Start of Block
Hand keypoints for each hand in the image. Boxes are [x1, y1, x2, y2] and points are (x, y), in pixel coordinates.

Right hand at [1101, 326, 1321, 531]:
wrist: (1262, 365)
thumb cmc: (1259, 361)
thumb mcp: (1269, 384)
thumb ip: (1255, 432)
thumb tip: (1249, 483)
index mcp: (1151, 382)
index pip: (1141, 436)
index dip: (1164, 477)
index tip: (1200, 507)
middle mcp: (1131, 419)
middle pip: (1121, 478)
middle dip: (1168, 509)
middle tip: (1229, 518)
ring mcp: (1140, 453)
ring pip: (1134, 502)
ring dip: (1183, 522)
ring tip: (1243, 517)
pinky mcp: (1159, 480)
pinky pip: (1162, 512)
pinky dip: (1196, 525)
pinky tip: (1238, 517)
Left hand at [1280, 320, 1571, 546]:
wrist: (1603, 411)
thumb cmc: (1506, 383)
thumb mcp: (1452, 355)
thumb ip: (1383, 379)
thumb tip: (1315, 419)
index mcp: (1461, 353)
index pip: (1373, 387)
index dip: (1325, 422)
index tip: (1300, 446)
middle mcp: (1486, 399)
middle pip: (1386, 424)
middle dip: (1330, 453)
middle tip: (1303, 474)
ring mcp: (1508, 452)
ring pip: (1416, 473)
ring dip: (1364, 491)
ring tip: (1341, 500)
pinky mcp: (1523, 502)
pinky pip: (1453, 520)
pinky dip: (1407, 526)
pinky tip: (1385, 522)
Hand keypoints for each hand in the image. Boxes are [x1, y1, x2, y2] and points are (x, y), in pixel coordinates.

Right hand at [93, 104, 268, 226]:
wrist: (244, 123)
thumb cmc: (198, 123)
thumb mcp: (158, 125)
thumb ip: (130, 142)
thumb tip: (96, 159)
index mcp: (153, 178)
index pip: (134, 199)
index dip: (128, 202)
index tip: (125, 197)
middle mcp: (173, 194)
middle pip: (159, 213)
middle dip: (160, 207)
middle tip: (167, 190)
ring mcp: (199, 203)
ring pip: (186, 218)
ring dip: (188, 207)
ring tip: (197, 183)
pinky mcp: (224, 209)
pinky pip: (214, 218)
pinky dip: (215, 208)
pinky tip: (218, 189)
End of Block
Start of Block
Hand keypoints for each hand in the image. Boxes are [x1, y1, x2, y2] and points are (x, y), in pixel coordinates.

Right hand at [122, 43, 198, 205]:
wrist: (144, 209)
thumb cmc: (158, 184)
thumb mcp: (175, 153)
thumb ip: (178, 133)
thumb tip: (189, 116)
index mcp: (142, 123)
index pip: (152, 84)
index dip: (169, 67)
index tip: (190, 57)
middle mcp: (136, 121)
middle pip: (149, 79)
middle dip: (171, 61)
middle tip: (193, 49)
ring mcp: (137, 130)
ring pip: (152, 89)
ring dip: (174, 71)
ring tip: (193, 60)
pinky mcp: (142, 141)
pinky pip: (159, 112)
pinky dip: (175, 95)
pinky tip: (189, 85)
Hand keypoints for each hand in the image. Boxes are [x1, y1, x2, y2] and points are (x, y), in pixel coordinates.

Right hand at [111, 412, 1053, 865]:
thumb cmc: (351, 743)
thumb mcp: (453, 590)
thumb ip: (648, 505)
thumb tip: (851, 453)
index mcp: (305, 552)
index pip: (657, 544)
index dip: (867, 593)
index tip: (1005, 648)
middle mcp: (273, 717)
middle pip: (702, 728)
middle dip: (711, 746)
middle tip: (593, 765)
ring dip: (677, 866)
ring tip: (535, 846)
End of Block
PROBLEM STATEMENT |
Of the entries above, transcribe exactly those lines that fall between the line containing "index dip: (169, 67)" and the line containing "ring tip: (535, 846)", together with those two lines.

ANSWER TO THIS EXERCISE |
index dip: (169, 67)
index tip: (190, 57)
middle mcp: (136, 121)
middle pip: (149, 79)
middle dip: (171, 61)
middle tip: (193, 49)
ring mcp: (137, 130)
ring pip: (152, 89)
ring dip: (174, 71)
ring tip: (193, 60)
pinky mcp: (142, 141)
pinky pip: (159, 112)
pinky dip: (175, 95)
pinky tip: (189, 85)
Hand keypoints for each hand in the image. Boxes are [x1, y1, x2, y2] and points are (x, y), in pixel coordinates.

Right hand at [111, 412, 1053, 865]:
thumb cmc: (351, 743)
thumb mcp: (453, 590)
thumb ip: (648, 505)
thumb tip: (851, 453)
index mcp: (305, 552)
index pip: (657, 544)
index dip: (867, 593)
index tip: (1005, 648)
middle mcp: (273, 717)
middle pip: (702, 728)
middle dip: (711, 746)
middle tip: (593, 765)
ring dip: (677, 866)
ring tip: (535, 846)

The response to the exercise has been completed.